The Glory of God: A Reflection for Wednesday of Holy Week, 2022

On Wednesday of Holy Week we recall Jesus’ betrayal at the hands of his disciple Judas. It’s a sad story, of Judas’s disappointment about who Jesus was (and was not) and the resentment he allowed to build up in his heart. And so it stands as a warning to us, who also try to follow Jesus but also often find ourselves surprised and even disappointed with the ways he doesn’t go along with our prejudices and political preferences. But, as John tells story, it is also in its own way a theophany, a revelation of the glory of God. It’s a strange idea that is worth some reflection today.

John explicitly ties Jesus’ betrayal to the teaching we reflected on yesterday. There, when two Gentiles come wishing to speak to Jesus, he responds by saying that it was time for “the Son of Man to be glorified” and then explained this with his teaching on the wheat that bears its fruit in dying. Now today, once Jesus reveals that Judas will betray him to the authorities and Judas leaves the Upper Room where they are gathered, Jesus uses precisely the same language to explain what has happened: “Now the Son of Man has been glorified…” But, even more surprisingly, he develops this thought further: “… and God has been glorified in him.” (John 13.31).

Here we see that idea, so typical of John’s Gospel, that what happens to Jesus happens to God in him. Jesus is the revelation of God’s glory and this glory is revealed in betrayal, conspiracy, and ultimately, in the cross. Even after two thousand years of sitting with this language, it’s an idea that still confounds us. To the Greek world into which the Gospel sprung, it was nothing less than scandalous and a contradiction in terms. Greek culture was, to a large extent, a culture of glory and shame. The word for glory, doxa, meant ‘fame’ and ‘reputation,’ especially that earned on the battle-field, but also in success in athletics, arts, or politics. This is the opposite of the shame of betrayal, being conspired against, arrested, mocked, tortured, and put to death. And yet, this is precisely how Jesus understands his own glory and the glory of God by extension. Everything that happens next does not hide or mar God’s glory; it reveals it.

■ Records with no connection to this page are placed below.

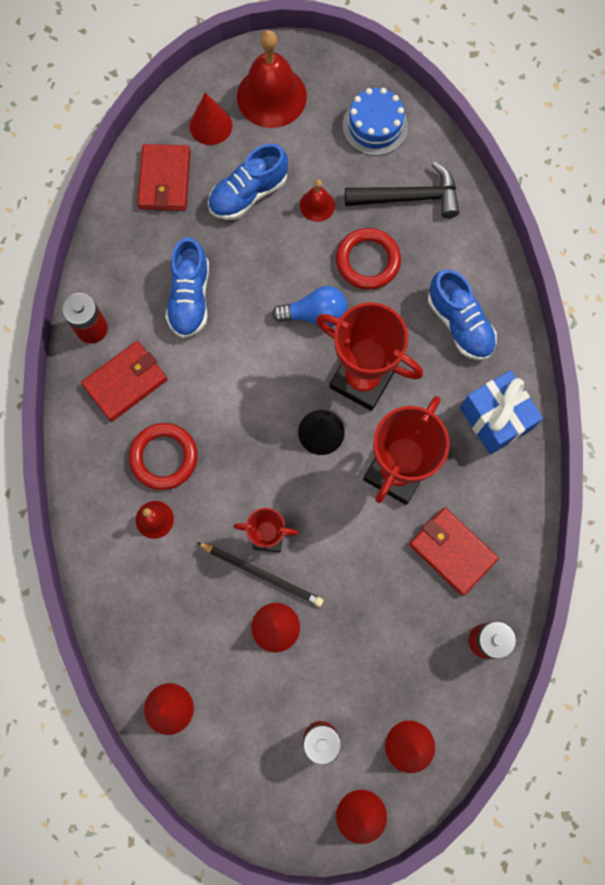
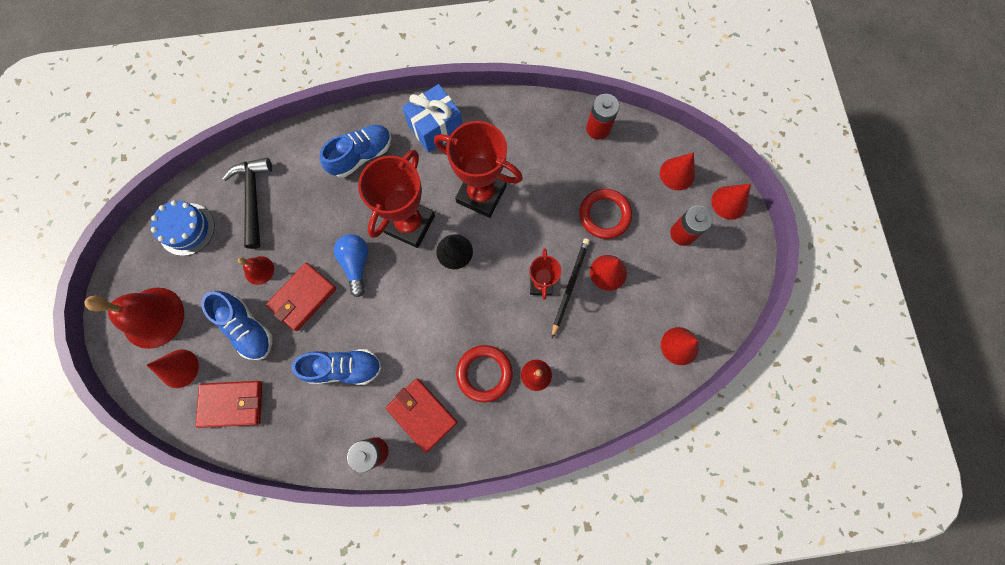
camera: 95 degrees left, 0 degrees up
red ring [336,228,401,290] -> red ring moved to [579,189,632,239]
red wallet [409,508,498,596] -> red wallet moved to [266,263,336,331]

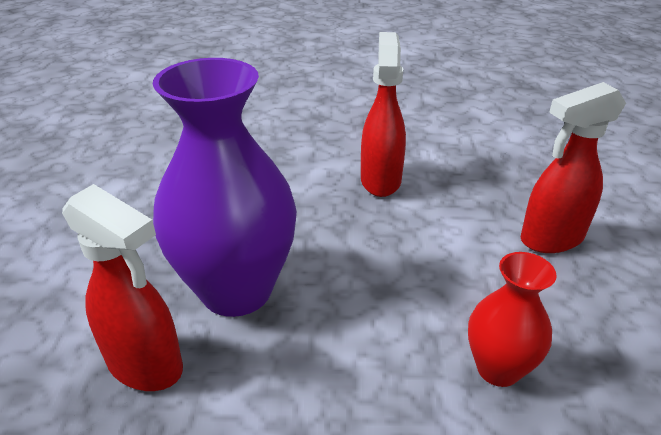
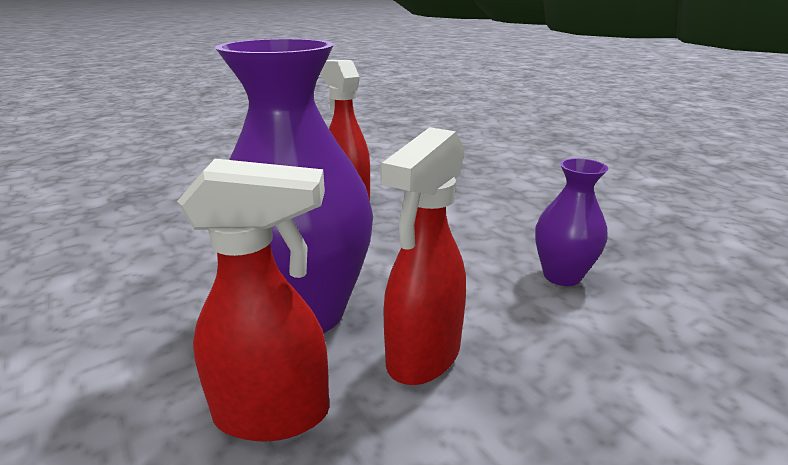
camera: 35 degrees left, 10 degrees down
red vase [468,252,557,387] -> purple vase [535,158,608,286]
red spray bottle [521,82,626,253] -> red spray bottle moved to [380,127,466,385]

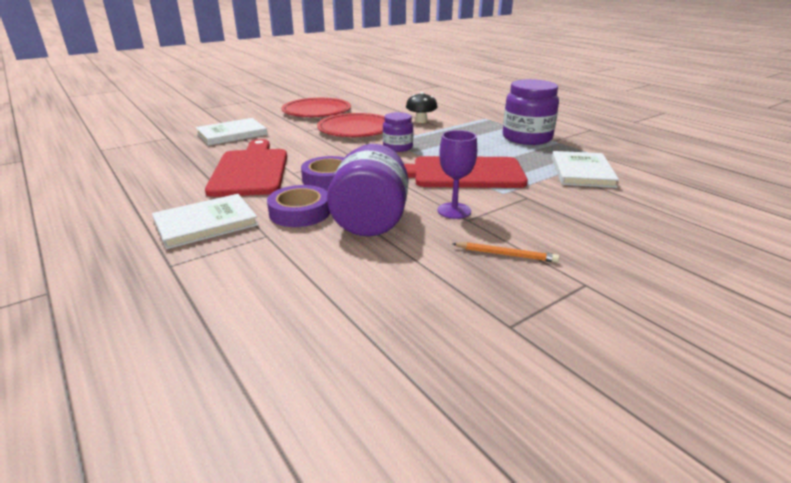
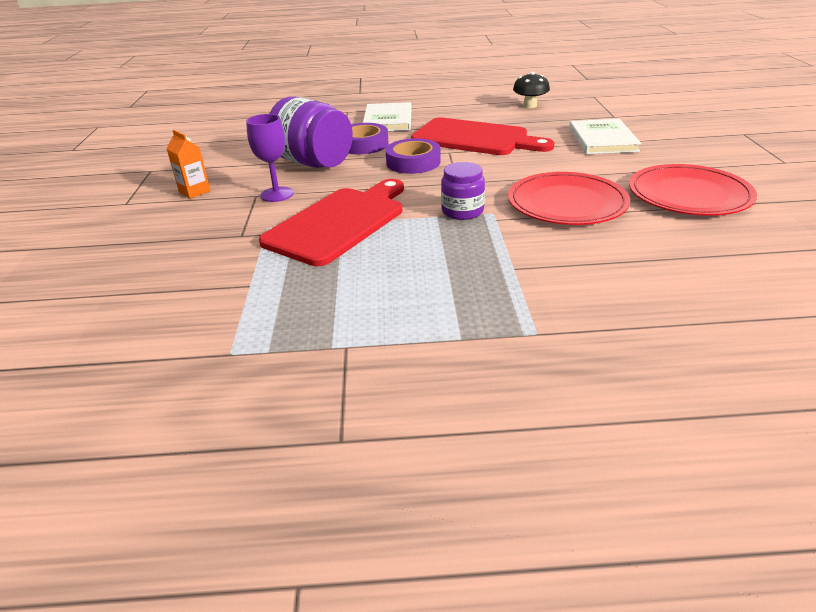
camera: 125 degrees right, 5 degrees up
black mushroom [406,92,438,123] -> black mushroom moved to [513,72,550,108]
orange pencil [452,242,559,263] -> orange carton [167,130,210,199]
purple jar [503,79,559,145] -> none
white book [552,151,619,188] -> none

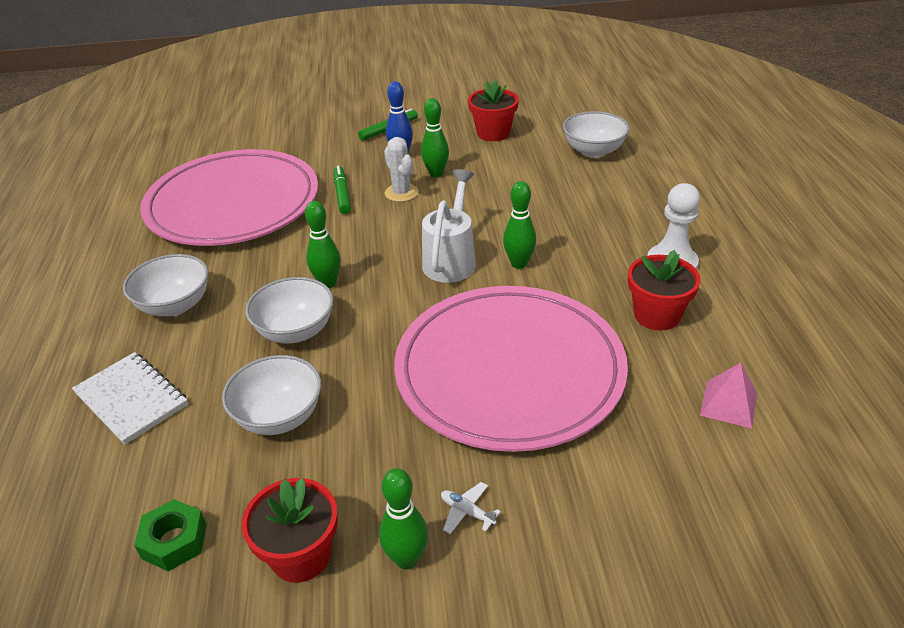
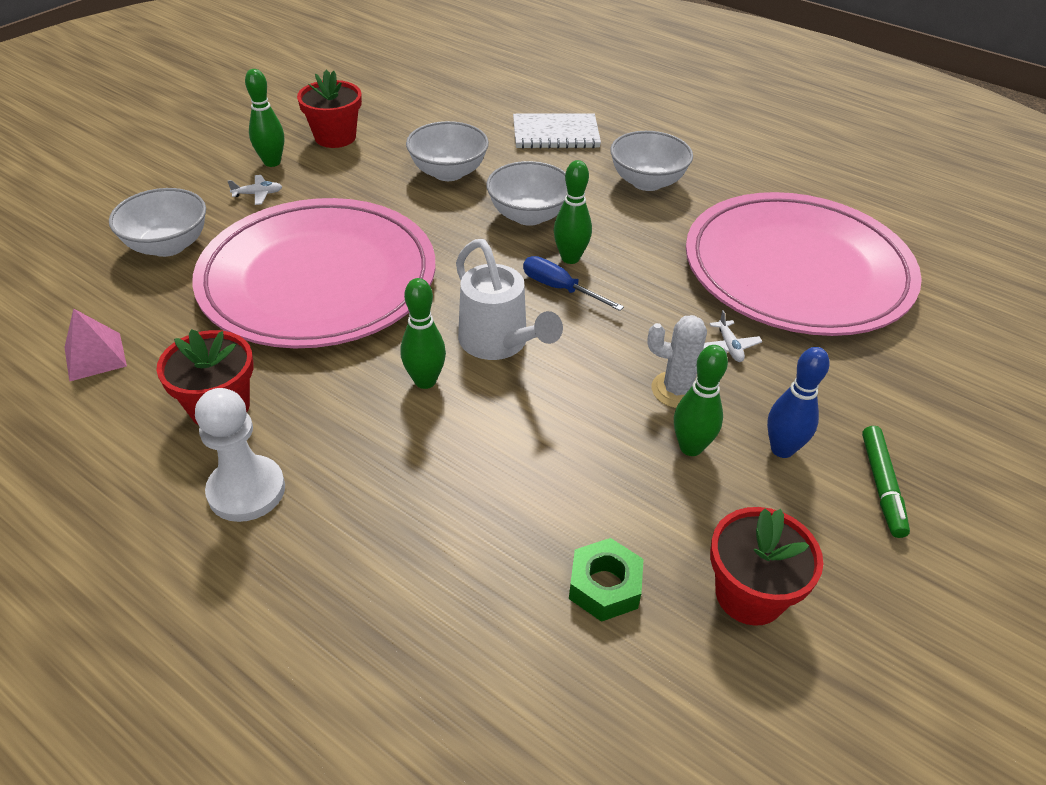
camera: 130 degrees right, 5 degrees up
green nut [134,499,206,571] -> green nut moved to [569,538,644,622]
green marker [334,165,351,214] -> white plane [703,310,763,362]
white bowl [563,111,630,158] -> white bowl moved to [109,188,206,257]
none -> blue screwdriver [523,256,624,311]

This is why Martin Luther was right in his insistence that Christians abandon any ‘theology of glory’ — theologies based in human ideas of glory involving victory, success, and wealth — for the theology of the cross. For it is the way of the cross that reveals God. It is from the cross that we come to understand God’s true fame and reputation. Of course, as we saw yesterday and will see again on Sunday, the cross is not the end of the story. There is victory and new life, but this is only through the humble, self-emptying, glorifying shame of the cross. To quote the wonderful words of Jürgen Moltmann once again:

The only idea of God — the only vision of hope — the only act that can be called Christian is the one that can endure before the face of the dying, forsaken Christ. (Experiences of God, 15)

Once again, we see that God’s ways are not our ways. Where we see embarrassment, loss, and shame, God sees glory.

This struggle between the ways of earthly glory and the ways of the cross is ever-present, in society at large, within the Church, and within our own hearts. May we reject and repent of any tendency within us to grasp for gilded models of success that we may more faithfully pursue the humble ways of God’s glory.